• [Job item]
Format the lines from the start of the stored data through the line containing "发表于 2021-12-20 09:42", inclusive, as a JSON list of strings with one string per line and blank lines omitted. Leave the pictures out of the answer.

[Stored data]

·····

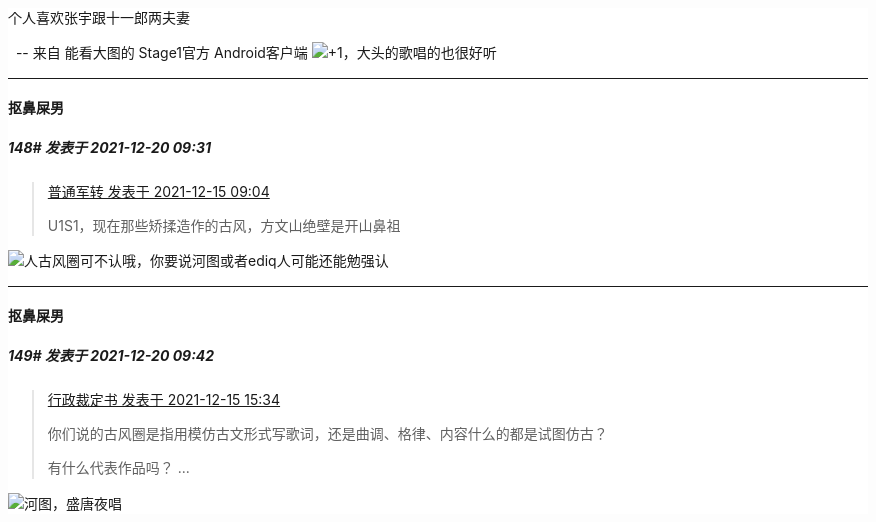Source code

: 个人喜欢张宇跟十一郎两夫妻

  -- 来自 能看大图的 Stage1官方 Android客户端</blockquote>
<img src="https://static.saraba1st.com/image/smiley/face2017/057.png" referrerpolicy="no-referrer">+1，大头的歌唱的也很好听

*****

####  抠鼻屎男  
##### 148#       发表于 2021-12-20 09:31

<blockquote><a href="httphttps://bbs.saraba1st.com/2b/forum.php?mod=redirect&amp;goto=findpost&amp;pid=53941041&amp;ptid=2042509" target="_blank">普通军转 发表于 2021-12-15 09:04</a>

U1S1，现在那些矫揉造作的古风，方文山绝壁是开山鼻祖</blockquote>
<img src="https://static.saraba1st.com/image/smiley/face2017/068.png" referrerpolicy="no-referrer">人古风圈可不认哦，你要说河图或者ediq人可能还能勉强认

*****

####  抠鼻屎男  
##### 149#       发表于 2021-12-20 09:42

<blockquote><a href="httphttps://bbs.saraba1st.com/2b/forum.php?mod=redirect&amp;goto=findpost&amp;pid=53946426&amp;ptid=2042509" target="_blank">行政裁定书 发表于 2021-12-15 15:34</a>

你们说的古风圈是指用模仿古文形式写歌词，还是曲调、格律、内容什么的都是试图仿古？

有什么代表作品吗？ ...</blockquote>
<img src="https://static.saraba1st.com/image/smiley/face2017/068.png" referrerpolicy="no-referrer">河图，盛唐夜唱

·····

• [Problem solution]
[
  "Source code",
  ": 个人喜欢张宇跟十一郎两夫妻",
  "  -- 来自 能看大图的 Stage1官方 Android客户端</blockquote>",
  "<img src=\"https://static.saraba1st.com/image/smiley/face2017/057.png\" referrerpolicy=\"no-referrer\">+1，大头的歌唱的也很好听",
  "*****",
  "####  抠鼻屎男  ",
  "##### 148#       发表于 2021-12-20 09:31",
  "<blockquote><a href=\"httphttps://bbs.saraba1st.com/2b/forum.php?mod=redirect&amp;goto=findpost&amp;pid=53941041&amp;ptid=2042509\" target=\"_blank\">普通军转 发表于 2021-12-15 09:04</a>",
  "U1S1，现在那些矫揉造作的古风，方文山绝壁是开山鼻祖</blockquote>",
  "<img src=\"https://static.saraba1st.com/image/smiley/face2017/068.png\" referrerpolicy=\"no-referrer\">人古风圈可不认哦，你要说河图或者ediq人可能还能勉强认",
  "*****",
  "####  抠鼻屎男  ",
  "##### 149#       发表于 2021-12-20 09:42"
]